(To do): Reproduce the records below word for word, keeping every line in its original order and language.

(Input for this task):

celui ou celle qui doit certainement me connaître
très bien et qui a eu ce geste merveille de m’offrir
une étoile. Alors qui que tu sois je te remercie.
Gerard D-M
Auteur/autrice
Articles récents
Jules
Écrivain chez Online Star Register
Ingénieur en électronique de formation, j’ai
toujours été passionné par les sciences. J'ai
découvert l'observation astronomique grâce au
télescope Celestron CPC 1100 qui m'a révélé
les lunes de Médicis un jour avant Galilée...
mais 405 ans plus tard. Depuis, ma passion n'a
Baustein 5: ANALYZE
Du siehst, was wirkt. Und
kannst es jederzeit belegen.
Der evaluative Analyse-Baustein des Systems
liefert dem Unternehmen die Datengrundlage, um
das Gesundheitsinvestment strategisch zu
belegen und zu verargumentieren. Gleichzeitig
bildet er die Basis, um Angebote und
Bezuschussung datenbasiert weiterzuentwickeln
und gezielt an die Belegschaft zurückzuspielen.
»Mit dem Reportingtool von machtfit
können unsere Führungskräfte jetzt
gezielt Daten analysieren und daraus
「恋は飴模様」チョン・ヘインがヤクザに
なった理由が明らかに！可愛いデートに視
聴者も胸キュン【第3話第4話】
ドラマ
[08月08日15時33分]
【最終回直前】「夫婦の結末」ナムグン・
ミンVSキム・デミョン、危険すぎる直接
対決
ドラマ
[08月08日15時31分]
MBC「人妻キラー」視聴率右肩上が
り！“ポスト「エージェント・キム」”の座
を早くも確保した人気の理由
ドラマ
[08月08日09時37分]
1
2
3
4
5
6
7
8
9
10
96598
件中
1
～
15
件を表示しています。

(Response to the exercise):
celui ou celle qui doit certainement me connaître
très bien et qui a eu ce geste merveille de m’offrir
une étoile. Alors qui que tu sois je te remercie.
Gerard D-M
Auteur/autrice
Articles récents
Jules
Écrivain chez Online Star Register
Ingénieur en électronique de formation, j’ai
toujours été passionné par les sciences. J'ai
découvert l'observation astronomique grâce au
télescope Celestron CPC 1100 qui m'a révélé
les lunes de Médicis un jour avant Galilée...
mais 405 ans plus tard. Depuis, ma passion n'a
Baustein 5: ANALYZE
Du siehst, was wirkt. Und
kannst es jederzeit belegen.
Der evaluative Analyse-Baustein des Systems
liefert dem Unternehmen die Datengrundlage, um
das Gesundheitsinvestment strategisch zu
belegen und zu verargumentieren. Gleichzeitig
bildet er die Basis, um Angebote und
Bezuschussung datenbasiert weiterzuentwickeln
und gezielt an die Belegschaft zurückzuspielen.
»Mit dem Reportingtool von machtfit
können unsere Führungskräfte jetzt
gezielt Daten analysieren und daraus
「恋は飴模様」チョン・ヘインがヤクザに
なった理由が明らかに！可愛いデートに視
聴者も胸キュン【第3話第4話】
ドラマ
[08月08日15時33分]
【最終回直前】「夫婦の結末」ナムグン・
ミンVSキム・デミョン、危険すぎる直接
対決
ドラマ
[08月08日15時31分]
MBC「人妻キラー」視聴率右肩上が
り！“ポスト「エージェント・キム」”の座
を早くも確保した人気の理由
ドラマ
[08月08日09時37分]
1
2
3
4
5
6
7
8
9
10
96598
件中
1
～
15
件を表示しています。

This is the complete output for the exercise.